**Task item**
The records that follow are to be given again exactly. Do not carry over any image.

Saved data entries:
--- --- ---
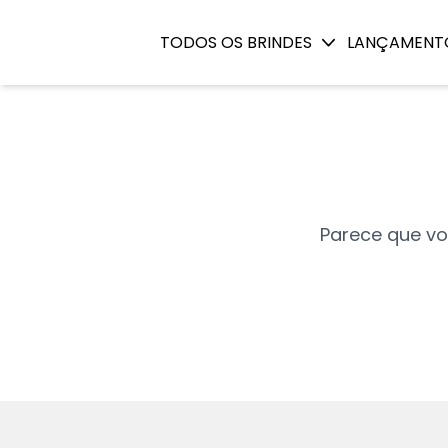
Página não existe
TODOS OS BRINDES
LANÇAMENT
Parece que vo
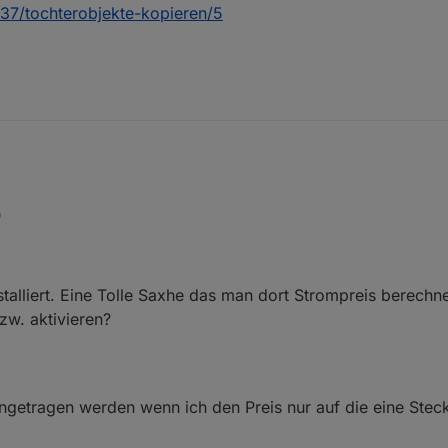
637/tochterobjekte-kopieren/5
)
oid loop if init value is set and > reading
hrow error if value is NULL for troubleshooting instead of handling incor
nstalliert. Eine Tolle Saxhe das man dort Strompreis berech
zw. aktivieren?
eingetragen werden wenn ich den Preis nur auf die eine Ste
--- --- ---
**Task output**
Página não existe
TODOS OS BRINDES
LANÇAMENT
Parece que vo
637/tochterobjekte-kopieren/5
)
oid loop if init value is set and > reading
hrow error if value is NULL for troubleshooting instead of handling incor
nstalliert. Eine Tolle Saxhe das man dort Strompreis berech
zw. aktivieren?
eingetragen werden wenn ich den Preis nur auf die eine Ste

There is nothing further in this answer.